Industry executives have also criticised measures affecting the oil and gas sector. The column reported that Sir Jim Ratcliffe and others object to an increased windfall tax on oil and gas profits, introduced by the previous Conservative government and subsequently altered under Labour. Ratcliffe's stance and reported moves by Ineos to favour US investment have been cited by market commentators as evidence of a broader shift in sentiment among heavy industry investors.

Market indicators have reflected some of those concerns. Commentators pointed to rising yields on long-term government bonds — a measure the column used to argue that investor confidence in UK gilts had weakened — and linked higher yields to increased costs of servicing public debt. The article quoted an estimate that the interest bill on British government debt has risen sharply, adding pressure to public finances.

Chancellor Rachel Reeves has publicly emphasised support for sectors such as the creative industries and framed recent measures as part of a broader economic strategy; the column suggested, however, that business leaders see a mismatch between political rhetoric and the policy environment they face. The Employment Rights Bill is making its way through Parliament and is supported by unions; ministers have argued it will strengthen worker protections. The government has also defended tax measures as necessary to fund public services and stabilise the economy.

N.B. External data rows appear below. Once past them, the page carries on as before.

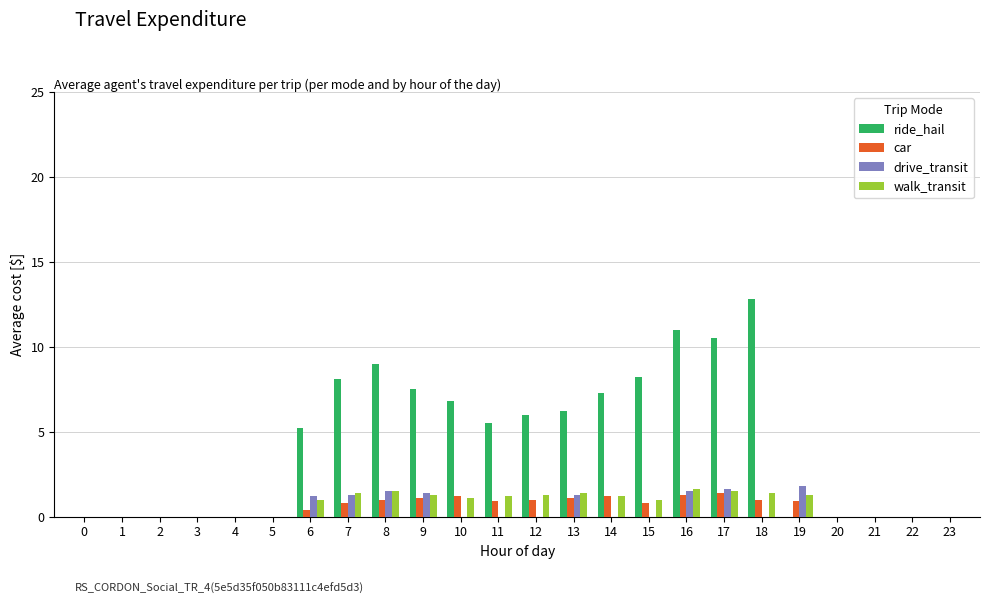

What is the spread (max minus min) of values at 19?

1.8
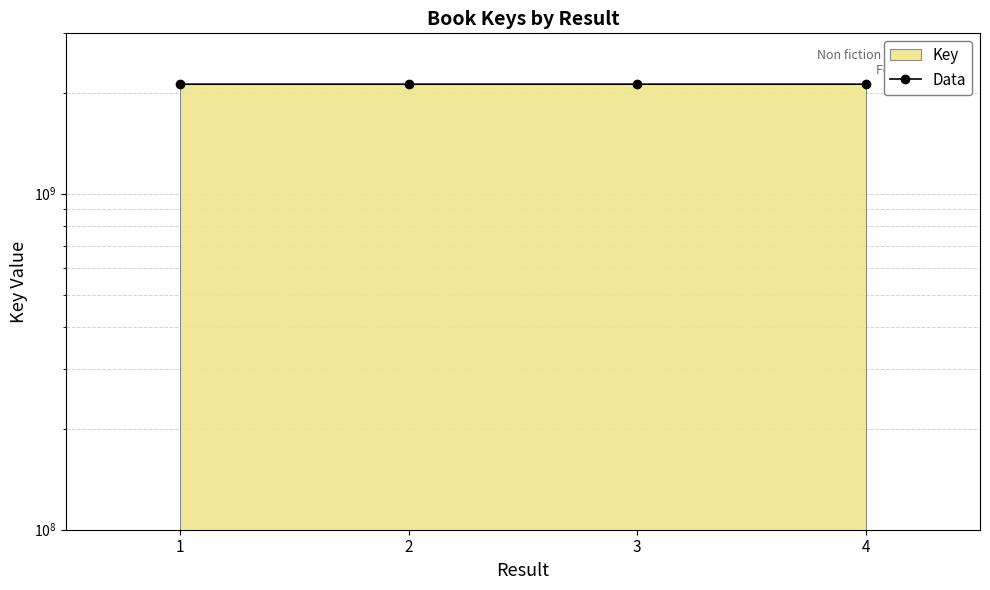

What is the value of the 4th point from the left?

2117886392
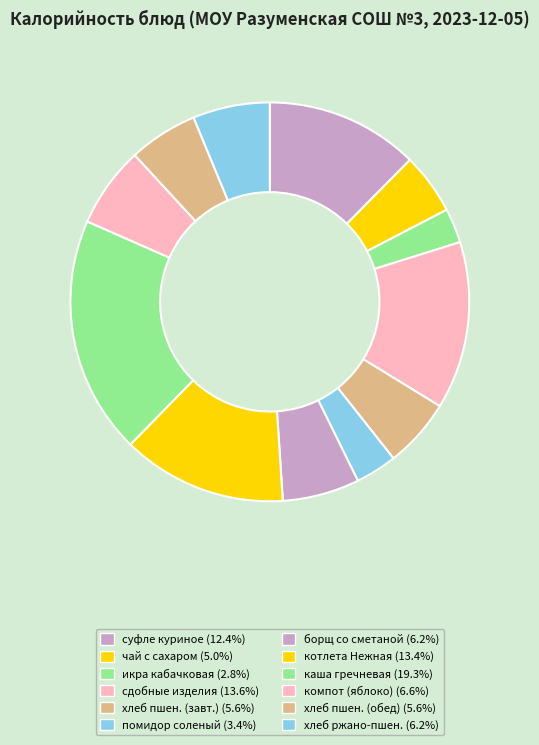

How many segments does this pie chart have?

12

Economists and business lobbyists differ on the scale and permanence of the reported shifts. Some analysts say that while headline moves by major companies attract attention, investment decisions are complex and driven by long-term strategic, regulatory and market factors. Others warn that the combination of higher taxation, regulatory change and global competition for investment could influence decisions about where firms locate manufacturing, R&D and listings.

Observers note timing pressures for both business and government. The Employment Rights Bill is advancing through Westminster and the government is preparing a Budget in November. Business groups have scheduled engagements with ministers and have emphasised the potential economic consequences if firms continue to redirect capital abroad.

The warnings from prominent executives have added to an ongoing debate about how to balance fiscal policy, industrial strategy and regulatory reform while maintaining the UK's appeal to domestic and international investors. Ministers have defended their approach as necessary for fiscal stability and supporting public services, while business leaders and some City figures say policy adjustments are needed to restore investor confidence and safeguard jobs and investment in the UK.